> WORK REQUIRED
Your task is to repeat the lines below exactly, excluding any pictures they contain.

> EXERCISE MATERIALS
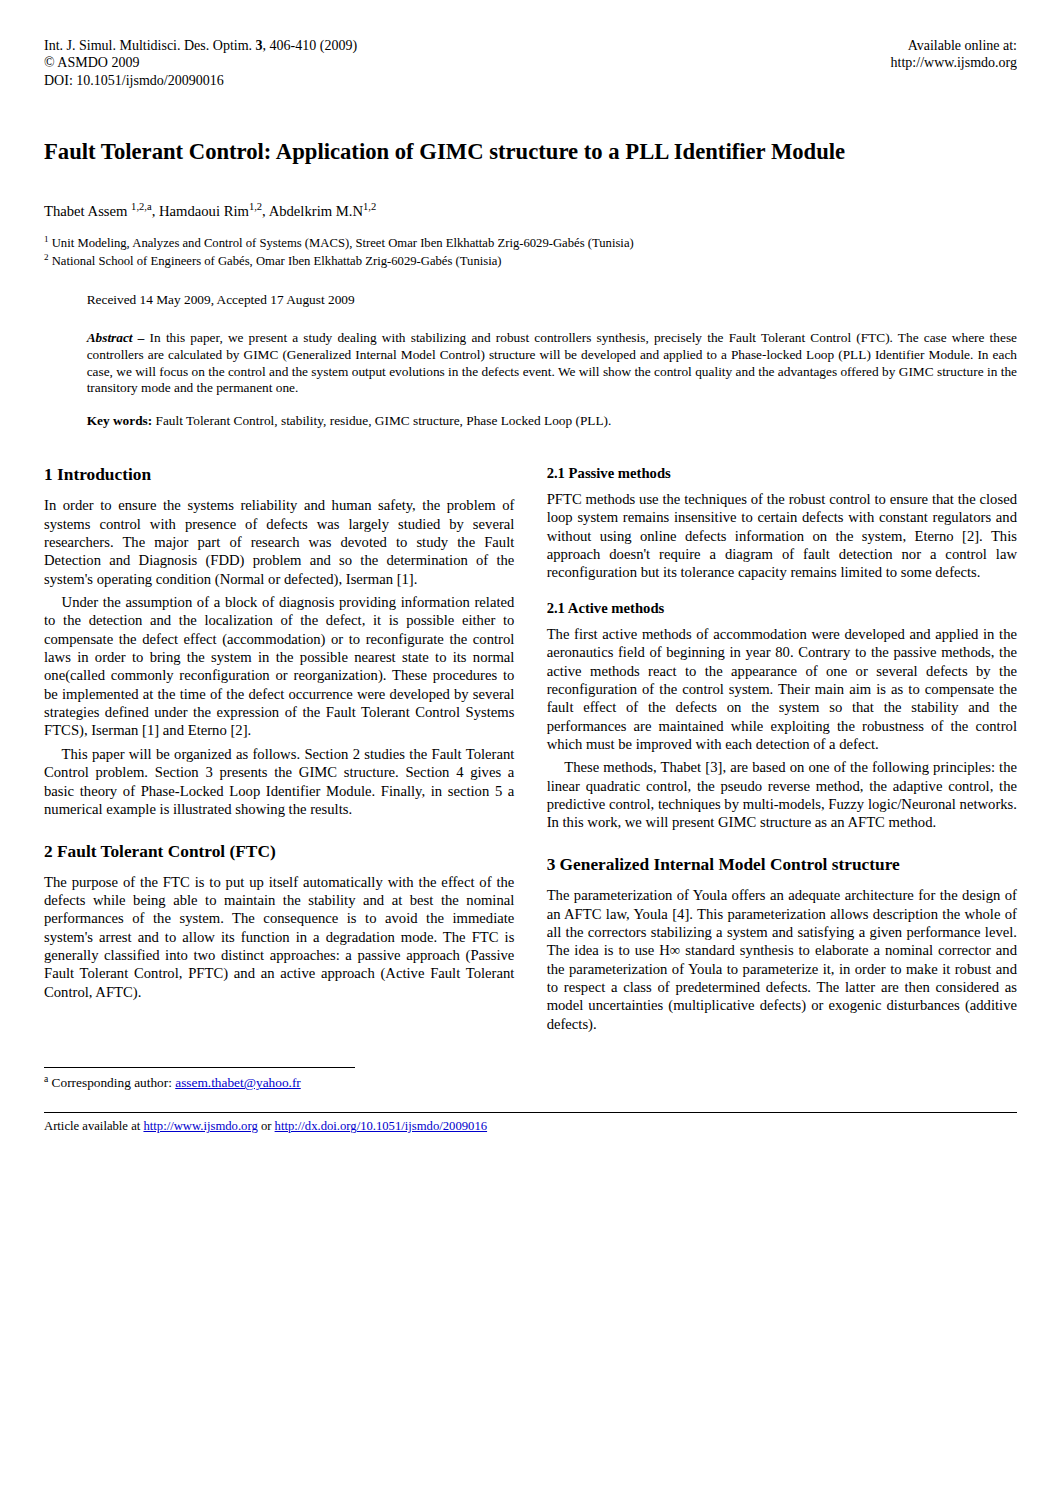Int. J. Simul. Multidisci. Des. Optim. 3, 406-410 (2009)
© ASMDO 2009
DOI: 10.1051/ijsmdo/20090016
Available online at:
http://www.ijsmdo.org
Fault Tolerant Control: Application of GIMC structure to a PLL Identifier Module
Thabet Assem 1,2,a, Hamdaoui Rim1,2, Abdelkrim M.N1,2
1 Unit Modeling, Analyzes and Control of Systems (MACS), Street Omar Iben Elkhattab Zrig-6029-Gabés (Tunisia)
2 National School of Engineers of Gabés, Omar Iben Elkhattab Zrig-6029-Gabés (Tunisia)
Received 14 May 2009, Accepted 17 August 2009
Abstract – In this paper, we present a study dealing with stabilizing and robust controllers synthesis, precisely the Fault Tolerant Control (FTC). The case where these controllers are calculated by GIMC (Generalized Internal Model Control) structure will be developed and applied to a Phase-locked Loop (PLL) Identifier Module. In each case, we will focus on the control and the system output evolutions in the defects event. We will show the control quality and the advantages offered by GIMC structure in the transitory mode and the permanent one.
Key words: Fault Tolerant Control, stability, residue, GIMC structure, Phase Locked Loop (PLL).
1 Introduction
In order to ensure the systems reliability and human safety, the problem of systems control with presence of defects was largely studied by several researchers. The major part of research was devoted to study the Fault Detection and Diagnosis (FDD) problem and so the determination of the system's operating condition (Normal or defected), Iserman [1].
Under the assumption of a block of diagnosis providing information related to the detection and the localization of the defect, it is possible either to compensate the defect effect (accommodation) or to reconfigurate the control laws in order to bring the system in the possible nearest state to its normal one(called commonly reconfiguration or reorganization). These procedures to be implemented at the time of the defect occurrence were developed by several strategies defined under the expression of the Fault Tolerant Control Systems FTCS), Iserman [1] and Eterno [2].
This paper will be organized as follows. Section 2 studies the Fault Tolerant Control problem. Section 3 presents the GIMC structure. Section 4 gives a basic theory of Phase-Locked Loop Identifier Module. Finally, in section 5 a numerical example is illustrated showing the results.
2 Fault Tolerant Control (FTC)
The purpose of the FTC is to put up itself automatically with the effect of the defects while being able to maintain the stability and at best the nominal performances of the system. The consequence is to avoid the immediate system's arrest and to allow its function in a degradation mode. The FTC is generally classified into two distinct approaches: a passive approach (Passive Fault Tolerant Control, PFTC) and an active approach (Active Fault Tolerant Control, AFTC).
2.1 Passive methods
PFTC methods use the techniques of the robust control to ensure that the closed loop system remains insensitive to certain defects with constant regulators and without using online defects information on the system, Eterno [2]. This approach doesn't require a diagram of fault detection nor a control law reconfiguration but its tolerance capacity remains limited to some defects.
2.1 Active methods
The first active methods of accommodation were developed and applied in the aeronautics field of beginning in year 80. Contrary to the passive methods, the active methods react to the appearance of one or several defects by the reconfiguration of the control system. Their main aim is as to compensate the fault effect of the defects on the system so that the stability and the performances are maintained while exploiting the robustness of the control which must be improved with each detection of a defect.
These methods, Thabet [3], are based on one of the following principles: the linear quadratic control, the pseudo reverse method, the adaptive control, the predictive control, techniques by multi-models, Fuzzy logic/Neuronal networks. In this work, we will present GIMC structure as an AFTC method.
3 Generalized Internal Model Control structure
The parameterization of Youla offers an adequate architecture for the design of an AFTC law, Youla [4]. This parameterization allows description the whole of all the correctors stabilizing a system and satisfying a given performance level. The idea is to use H∞ standard synthesis to elaborate a nominal corrector and the parameterization of Youla to parameterize it, in order to make it robust and to respect a class of predetermined defects. The latter are then considered as model uncertainties (multiplicative defects) or exogenic disturbances (additive defects).
a Corresponding author: assem.thabet@yahoo.fr
Article available at http://www.ijsmdo.org or http://dx.doi.org/10.1051/ijsmdo/2009016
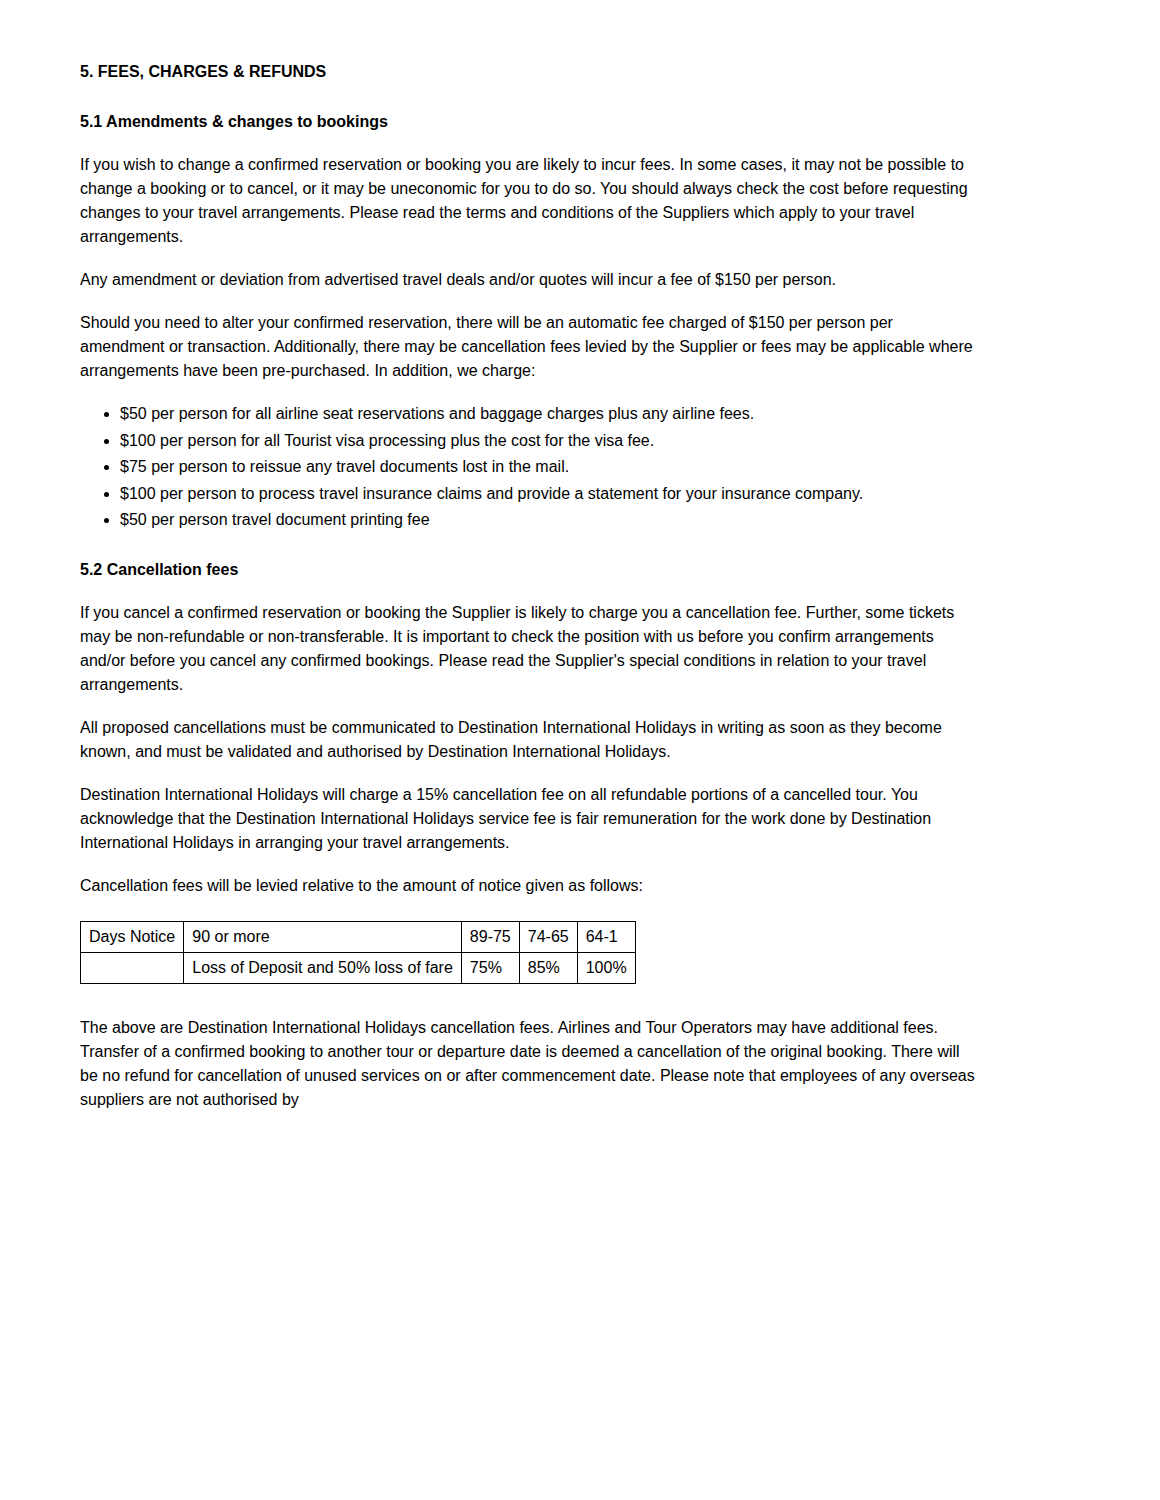5. FEES, CHARGES & REFUNDS
5.1 Amendments & changes to bookings
If you wish to change a confirmed reservation or booking you are likely to incur fees. In some cases, it may not be possible to change a booking or to cancel, or it may be uneconomic for you to do so. You should always check the cost before requesting changes to your travel arrangements. Please read the terms and conditions of the Suppliers which apply to your travel arrangements.
Any amendment or deviation from advertised travel deals and/or quotes will incur a fee of $150 per person.
Should you need to alter your confirmed reservation, there will be an automatic fee charged of $150 per person per amendment or transaction. Additionally, there may be cancellation fees levied by the Supplier or fees may be applicable where arrangements have been pre-purchased. In addition, we charge:
$50 per person for all airline seat reservations and baggage charges plus any airline fees.
$100 per person for all Tourist visa processing plus the cost for the visa fee.
$75 per person to reissue any travel documents lost in the mail.
$100 per person to process travel insurance claims and provide a statement for your insurance company.
$50 per person travel document printing fee
5.2 Cancellation fees
If you cancel a confirmed reservation or booking the Supplier is likely to charge you a cancellation fee. Further, some tickets may be non-refundable or non-transferable. It is important to check the position with us before you confirm arrangements and/or before you cancel any confirmed bookings. Please read the Supplier's special conditions in relation to your travel arrangements.
All proposed cancellations must be communicated to Destination International Holidays in writing as soon as they become known, and must be validated and authorised by Destination International Holidays.
Destination International Holidays will charge a 15% cancellation fee on all refundable portions of a cancelled tour. You acknowledge that the Destination International Holidays service fee is fair remuneration for the work done by Destination International Holidays in arranging your travel arrangements.
Cancellation fees will be levied relative to the amount of notice given as follows:
| Days Notice | 90 or more | 89-75 | 74-65 | 64-1 |
| | Loss of Deposit and 50% loss of fare | 75% | 85% | 100% |
The above are Destination International Holidays cancellation fees. Airlines and Tour Operators may have additional fees. Transfer of a confirmed booking to another tour or departure date is deemed a cancellation of the original booking. There will be no refund for cancellation of unused services on or after commencement date. Please note that employees of any overseas suppliers are not authorised by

> RESULT FOR THIS TASK
Int. J. Simul. Multidisci. Des. Optim. 3, 406-410 (2009)
© ASMDO 2009
DOI: 10.1051/ijsmdo/20090016
Available online at:
http://www.ijsmdo.org
Fault Tolerant Control: Application of GIMC structure to a PLL Identifier Module
Thabet Assem 1,2,a, Hamdaoui Rim1,2, Abdelkrim M.N1,2
1 Unit Modeling, Analyzes and Control of Systems (MACS), Street Omar Iben Elkhattab Zrig-6029-Gabés (Tunisia)
2 National School of Engineers of Gabés, Omar Iben Elkhattab Zrig-6029-Gabés (Tunisia)
Received 14 May 2009, Accepted 17 August 2009
Abstract – In this paper, we present a study dealing with stabilizing and robust controllers synthesis, precisely the Fault Tolerant Control (FTC). The case where these controllers are calculated by GIMC (Generalized Internal Model Control) structure will be developed and applied to a Phase-locked Loop (PLL) Identifier Module. In each case, we will focus on the control and the system output evolutions in the defects event. We will show the control quality and the advantages offered by GIMC structure in the transitory mode and the permanent one.
Key words: Fault Tolerant Control, stability, residue, GIMC structure, Phase Locked Loop (PLL).
1 Introduction
In order to ensure the systems reliability and human safety, the problem of systems control with presence of defects was largely studied by several researchers. The major part of research was devoted to study the Fault Detection and Diagnosis (FDD) problem and so the determination of the system's operating condition (Normal or defected), Iserman [1].
Under the assumption of a block of diagnosis providing information related to the detection and the localization of the defect, it is possible either to compensate the defect effect (accommodation) or to reconfigurate the control laws in order to bring the system in the possible nearest state to its normal one(called commonly reconfiguration or reorganization). These procedures to be implemented at the time of the defect occurrence were developed by several strategies defined under the expression of the Fault Tolerant Control Systems FTCS), Iserman [1] and Eterno [2].
This paper will be organized as follows. Section 2 studies the Fault Tolerant Control problem. Section 3 presents the GIMC structure. Section 4 gives a basic theory of Phase-Locked Loop Identifier Module. Finally, in section 5 a numerical example is illustrated showing the results.
2 Fault Tolerant Control (FTC)
The purpose of the FTC is to put up itself automatically with the effect of the defects while being able to maintain the stability and at best the nominal performances of the system. The consequence is to avoid the immediate system's arrest and to allow its function in a degradation mode. The FTC is generally classified into two distinct approaches: a passive approach (Passive Fault Tolerant Control, PFTC) and an active approach (Active Fault Tolerant Control, AFTC).
2.1 Passive methods
PFTC methods use the techniques of the robust control to ensure that the closed loop system remains insensitive to certain defects with constant regulators and without using online defects information on the system, Eterno [2]. This approach doesn't require a diagram of fault detection nor a control law reconfiguration but its tolerance capacity remains limited to some defects.
2.1 Active methods
The first active methods of accommodation were developed and applied in the aeronautics field of beginning in year 80. Contrary to the passive methods, the active methods react to the appearance of one or several defects by the reconfiguration of the control system. Their main aim is as to compensate the fault effect of the defects on the system so that the stability and the performances are maintained while exploiting the robustness of the control which must be improved with each detection of a defect.
These methods, Thabet [3], are based on one of the following principles: the linear quadratic control, the pseudo reverse method, the adaptive control, the predictive control, techniques by multi-models, Fuzzy logic/Neuronal networks. In this work, we will present GIMC structure as an AFTC method.
3 Generalized Internal Model Control structure
The parameterization of Youla offers an adequate architecture for the design of an AFTC law, Youla [4]. This parameterization allows description the whole of all the correctors stabilizing a system and satisfying a given performance level. The idea is to use H∞ standard synthesis to elaborate a nominal corrector and the parameterization of Youla to parameterize it, in order to make it robust and to respect a class of predetermined defects. The latter are then considered as model uncertainties (multiplicative defects) or exogenic disturbances (additive defects).
a Corresponding author: assem.thabet@yahoo.fr
Article available at http://www.ijsmdo.org or http://dx.doi.org/10.1051/ijsmdo/2009016
5. FEES, CHARGES & REFUNDS
5.1 Amendments & changes to bookings
If you wish to change a confirmed reservation or booking you are likely to incur fees. In some cases, it may not be possible to change a booking or to cancel, or it may be uneconomic for you to do so. You should always check the cost before requesting changes to your travel arrangements. Please read the terms and conditions of the Suppliers which apply to your travel arrangements.
Any amendment or deviation from advertised travel deals and/or quotes will incur a fee of $150 per person.
Should you need to alter your confirmed reservation, there will be an automatic fee charged of $150 per person per amendment or transaction. Additionally, there may be cancellation fees levied by the Supplier or fees may be applicable where arrangements have been pre-purchased. In addition, we charge:
$50 per person for all airline seat reservations and baggage charges plus any airline fees.
$100 per person for all Tourist visa processing plus the cost for the visa fee.
$75 per person to reissue any travel documents lost in the mail.
$100 per person to process travel insurance claims and provide a statement for your insurance company.
$50 per person travel document printing fee
5.2 Cancellation fees
If you cancel a confirmed reservation or booking the Supplier is likely to charge you a cancellation fee. Further, some tickets may be non-refundable or non-transferable. It is important to check the position with us before you confirm arrangements and/or before you cancel any confirmed bookings. Please read the Supplier's special conditions in relation to your travel arrangements.
All proposed cancellations must be communicated to Destination International Holidays in writing as soon as they become known, and must be validated and authorised by Destination International Holidays.
Destination International Holidays will charge a 15% cancellation fee on all refundable portions of a cancelled tour. You acknowledge that the Destination International Holidays service fee is fair remuneration for the work done by Destination International Holidays in arranging your travel arrangements.
Cancellation fees will be levied relative to the amount of notice given as follows:
| Days Notice | 90 or more | 89-75 | 74-65 | 64-1 |
| | Loss of Deposit and 50% loss of fare | 75% | 85% | 100% |
The above are Destination International Holidays cancellation fees. Airlines and Tour Operators may have additional fees. Transfer of a confirmed booking to another tour or departure date is deemed a cancellation of the original booking. There will be no refund for cancellation of unused services on or after commencement date. Please note that employees of any overseas suppliers are not authorised by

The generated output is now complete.